**THE TASK:** Start to finish, write out the entries exactly, leaving the pictures aside.

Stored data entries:
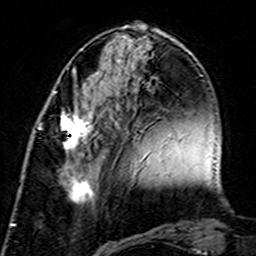
Breast MRI (dynamic contrast-enhanced), one axial slice. Cropped to one breast. Dynamic contrast-enhanced series, time point 2 of 7 at this slice position (early post-contrast). 3 T. TE 4.6 ms, TR 7.4 ms. 1 mm slice thickness. 256 × 256 image matrix, field of view 144 × 144 mm. Female patient.
Outlined on this slice (semi-automatically segmented with operator editing):
- enhancing-tissue mask used for the functional tumour volume (all voxels passing the contrast-enhancement thresholds inside the analysis volume; usually the tumour): bounding box <40,110,106,205> (left, top, right, bottom; pixels)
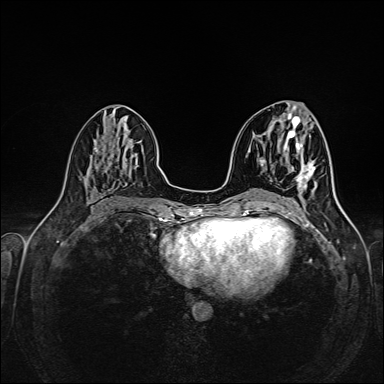
Breast MRI (dynamic contrast-enhanced), one axial slice. Position 70 of 160 along the scan axis. Dynamic contrast-enhanced series, time point 2 of 6 at this slice position (early post-contrast). 1.5 T. TE 2.3 ms, TR 5.2 ms. 1 mm slice thickness. 384 × 384 image matrix, field of view 320 × 320 mm. Female patient.
Outlined on this slice (semi-automatic segmentation, software-assisted and operator-edited):
- enhancing-tissue mask used for the functional tumour volume (all voxels passing the contrast-enhancement thresholds inside the analysis volume; usually the tumour): bounding box (x1, y1, x2, y2) in pixels: (295, 163, 316, 189)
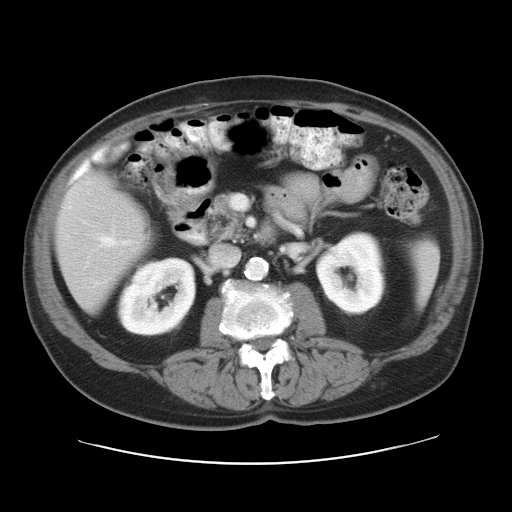
Contrast-enhanced abdominal CT, one axial slice; position 12 of 28 along the scan axis; 120 kVp; soft-tissue window (W 400 / L 40 HU); 7.5 mm slice thickness; 512 × 512 image matrix. Case-level facts recorded for this patient, not image findings: patient: female, age 73 years at operation; diagnosis: colorectal cancer liver metastases, imaged before liver resection; multiple liver metastases: no; largest metastasis: 5 cm; disease in both lobes: no.
Structures marked on this image (outlined manually by an expert reader):
- hepatic veins: bounding box (x1, y1, x2, y2) in pixels: (100, 235, 132, 247)
- liver: (57, 177, 148, 309)
- planned liver remnant (the part of the liver to remain after resection): (57, 176, 148, 309)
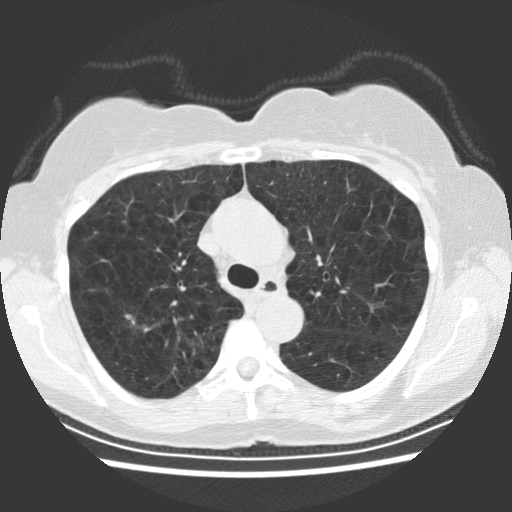
Axial slice from a low-dose chest CT screening exam, baseline annual screen, lung window (W 1500 / L -600 HU), standard (soft-tissue) reconstruction kernel (STANDARD), slice 67 of 234 in the series, 512 × 512 image matrix. Female participant, aged 66 years at enrolment.
Expert reader's lesion annotation, bounding box [x1, y1, x2, y2] px = [112, 297, 154, 339]. Screening reader's record for this exam (one nodule recorded; not confirmed to be the boxed lesion): non-calcified nodule or mass ≥4 mm, right upper lobe, 10 × 8 mm, smooth margins, soft tissue attenuation. Later outcome: lung cancer diagnosed 54 days after this screen — squamous cell carcinoma, keratinizing, NOS, right upper lobe, poorly differentiated (G3), stage IA (AJCC 6th edition), 11 mm at pathology.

**REPLY:**
Breast MRI (dynamic contrast-enhanced), one axial slice. Cropped to one breast. Dynamic contrast-enhanced series, time point 2 of 7 at this slice position (early post-contrast). 3 T. TE 4.6 ms, TR 7.4 ms. 1 mm slice thickness. 256 × 256 image matrix, field of view 144 × 144 mm. Female patient.
Outlined on this slice (semi-automatically segmented with operator editing):
- enhancing-tissue mask used for the functional tumour volume (all voxels passing the contrast-enhancement thresholds inside the analysis volume; usually the tumour): bounding box <40,110,106,205> (left, top, right, bottom; pixels)
Breast MRI (dynamic contrast-enhanced), one axial slice. Position 70 of 160 along the scan axis. Dynamic contrast-enhanced series, time point 2 of 6 at this slice position (early post-contrast). 1.5 T. TE 2.3 ms, TR 5.2 ms. 1 mm slice thickness. 384 × 384 image matrix, field of view 320 × 320 mm. Female patient.
Outlined on this slice (semi-automatic segmentation, software-assisted and operator-edited):
- enhancing-tissue mask used for the functional tumour volume (all voxels passing the contrast-enhancement thresholds inside the analysis volume; usually the tumour): bounding box (x1, y1, x2, y2) in pixels: (295, 163, 316, 189)
Contrast-enhanced abdominal CT, one axial slice; position 12 of 28 along the scan axis; 120 kVp; soft-tissue window (W 400 / L 40 HU); 7.5 mm slice thickness; 512 × 512 image matrix. Case-level facts recorded for this patient, not image findings: patient: female, age 73 years at operation; diagnosis: colorectal cancer liver metastases, imaged before liver resection; multiple liver metastases: no; largest metastasis: 5 cm; disease in both lobes: no.
Structures marked on this image (outlined manually by an expert reader):
- hepatic veins: bounding box (x1, y1, x2, y2) in pixels: (100, 235, 132, 247)
- liver: (57, 177, 148, 309)
- planned liver remnant (the part of the liver to remain after resection): (57, 176, 148, 309)
Axial slice from a low-dose chest CT screening exam, baseline annual screen, lung window (W 1500 / L -600 HU), standard (soft-tissue) reconstruction kernel (STANDARD), slice 67 of 234 in the series, 512 × 512 image matrix. Female participant, aged 66 years at enrolment.
Expert reader's lesion annotation, bounding box [x1, y1, x2, y2] px = [112, 297, 154, 339]. Screening reader's record for this exam (one nodule recorded; not confirmed to be the boxed lesion): non-calcified nodule or mass ≥4 mm, right upper lobe, 10 × 8 mm, smooth margins, soft tissue attenuation. Later outcome: lung cancer diagnosed 54 days after this screen — squamous cell carcinoma, keratinizing, NOS, right upper lobe, poorly differentiated (G3), stage IA (AJCC 6th edition), 11 mm at pathology.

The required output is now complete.